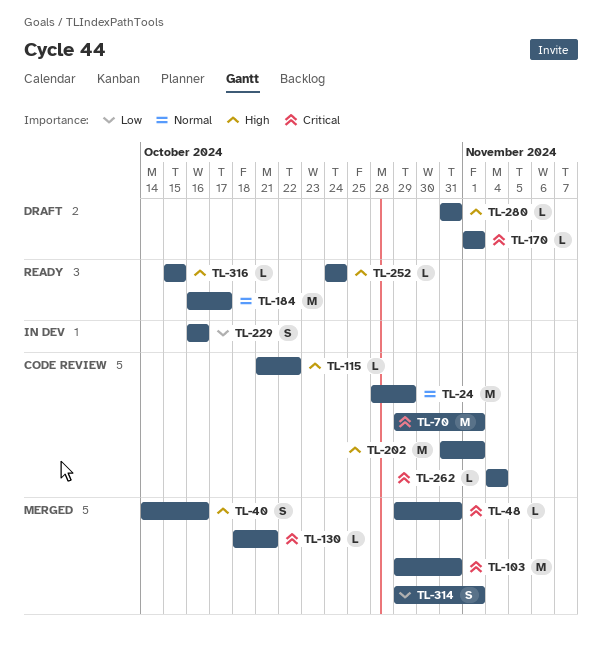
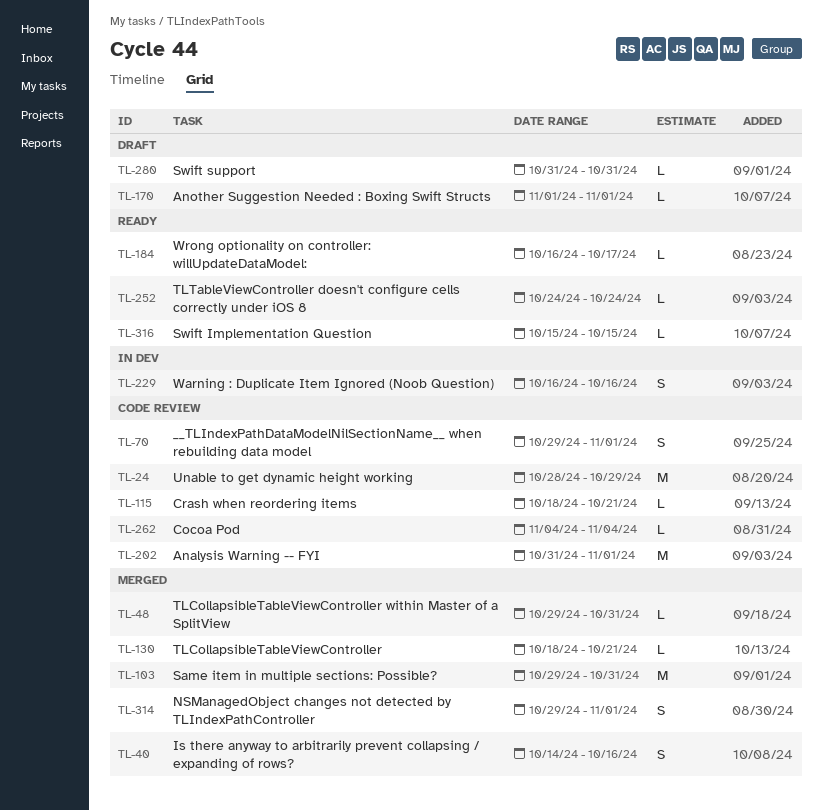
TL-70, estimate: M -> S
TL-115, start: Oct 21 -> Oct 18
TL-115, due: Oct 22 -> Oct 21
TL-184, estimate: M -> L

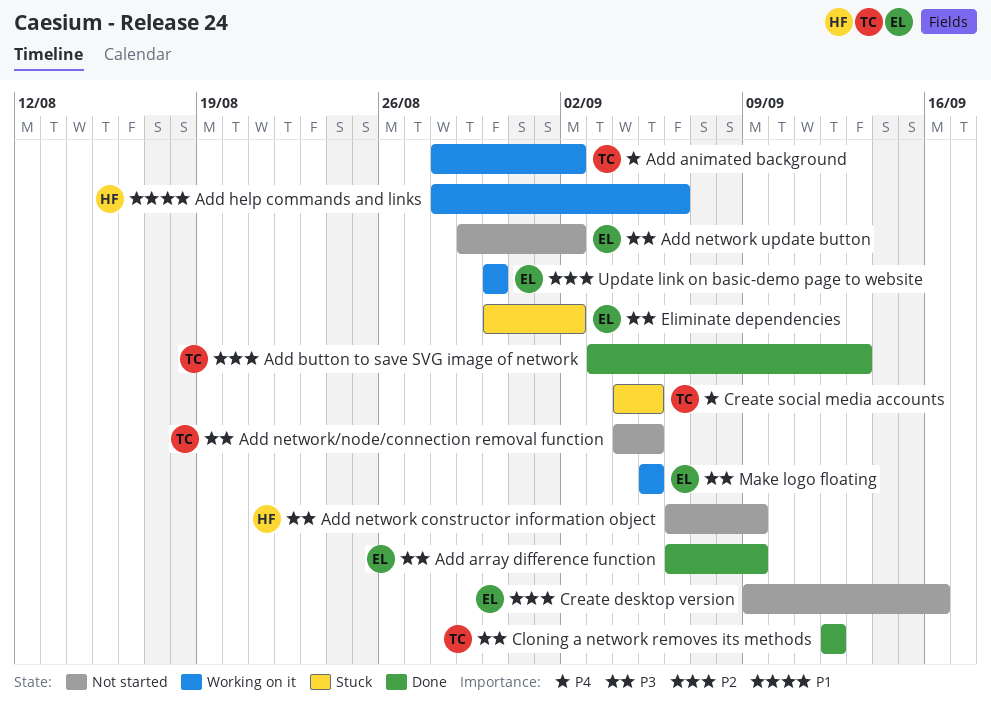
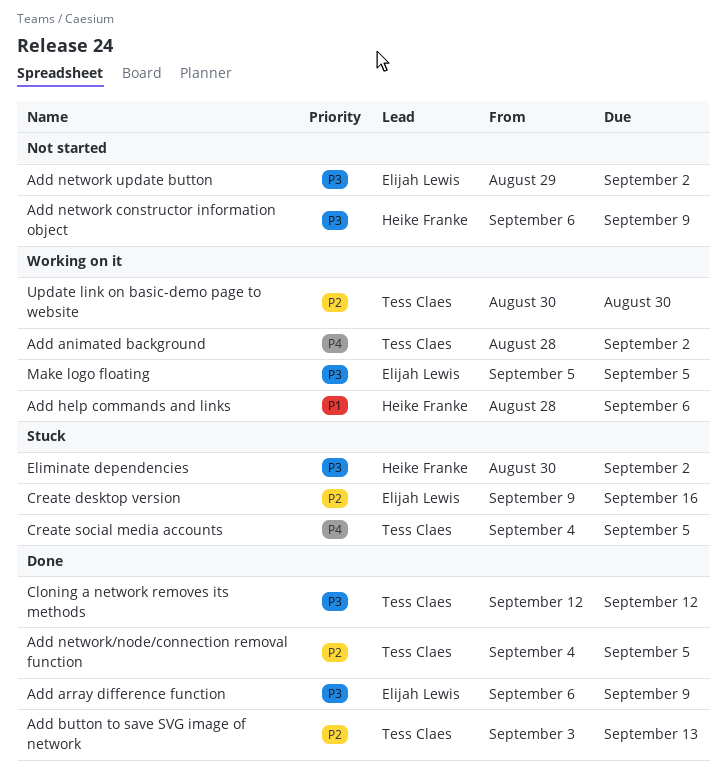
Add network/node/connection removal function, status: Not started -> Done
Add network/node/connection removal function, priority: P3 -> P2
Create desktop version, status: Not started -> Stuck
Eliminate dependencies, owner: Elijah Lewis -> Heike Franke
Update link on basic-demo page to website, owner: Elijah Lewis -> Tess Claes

+---+

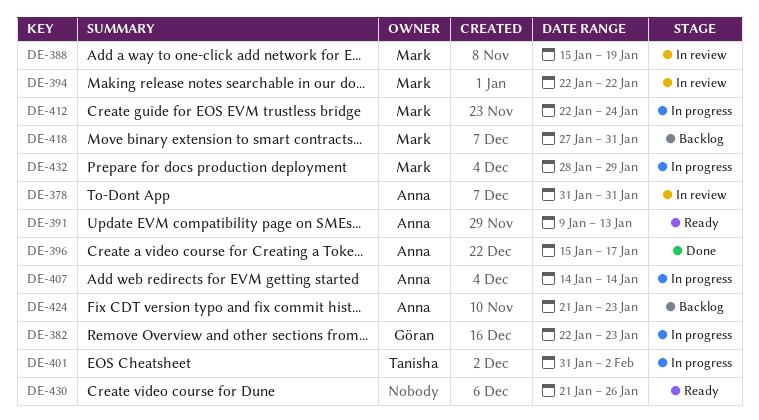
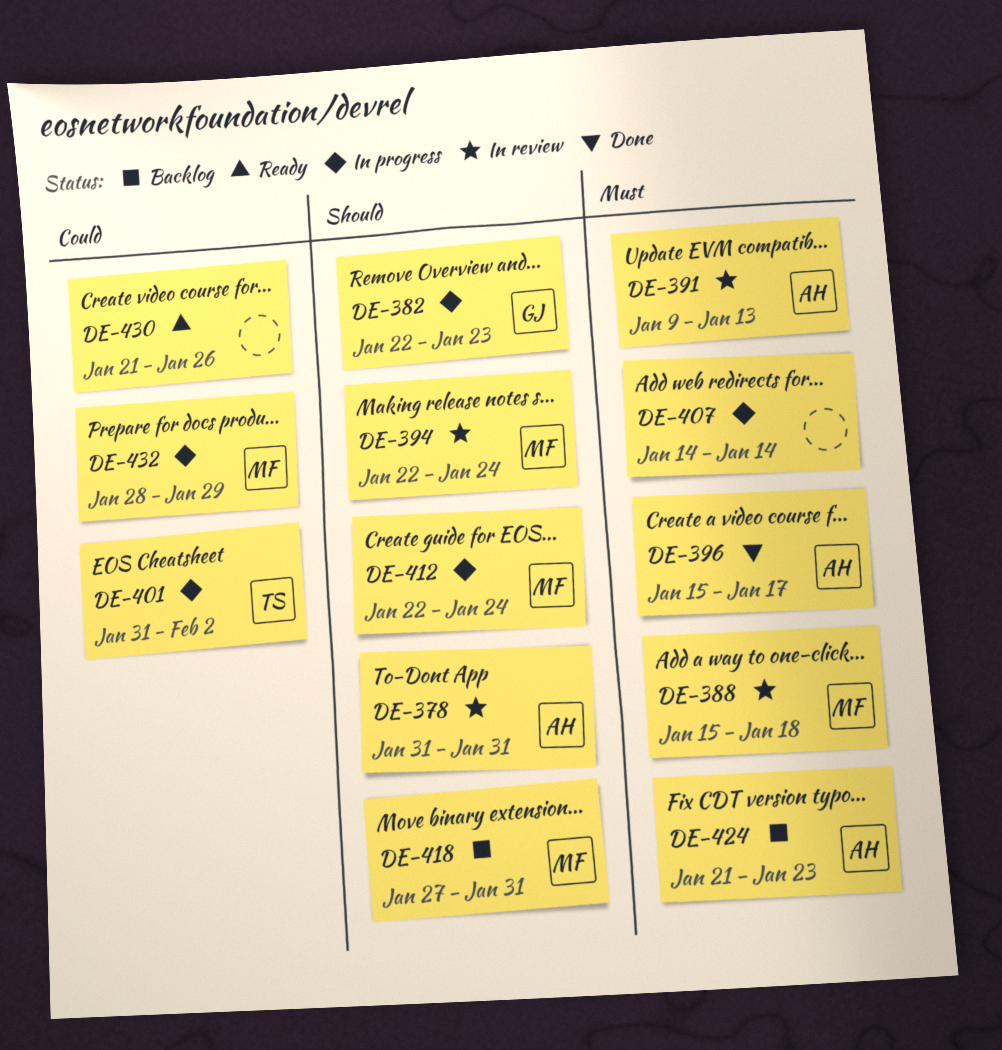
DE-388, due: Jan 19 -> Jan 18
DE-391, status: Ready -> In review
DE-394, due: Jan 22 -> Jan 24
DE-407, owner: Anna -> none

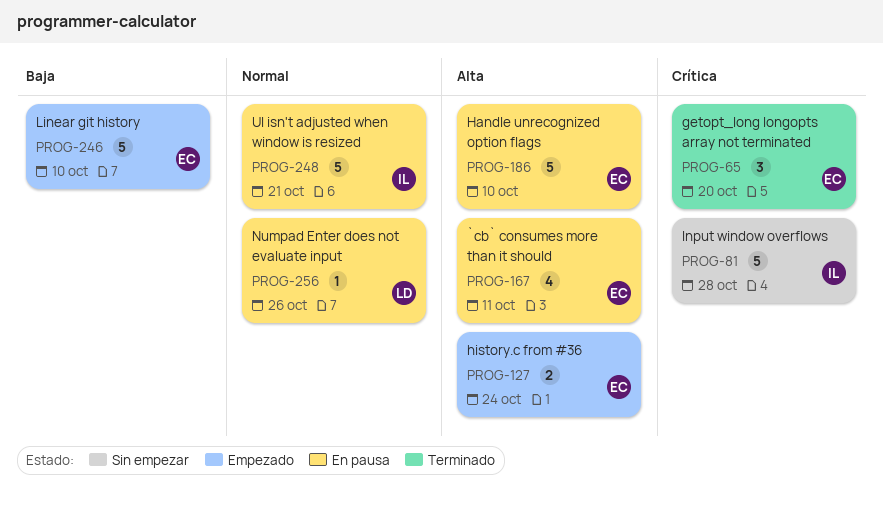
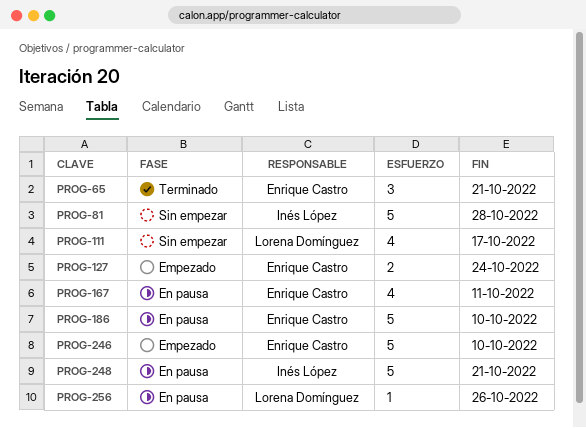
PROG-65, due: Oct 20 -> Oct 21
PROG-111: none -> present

+---+

> TASK PROMPT:
Filter the data down to the lines that contain the string "Lewis", and copy them.

> REPLY:
Eliminate dependencies, owner: Elijah Lewis -> Heike Franke
Update link on basic-demo page to website, owner: Elijah Lewis -> Tess Claes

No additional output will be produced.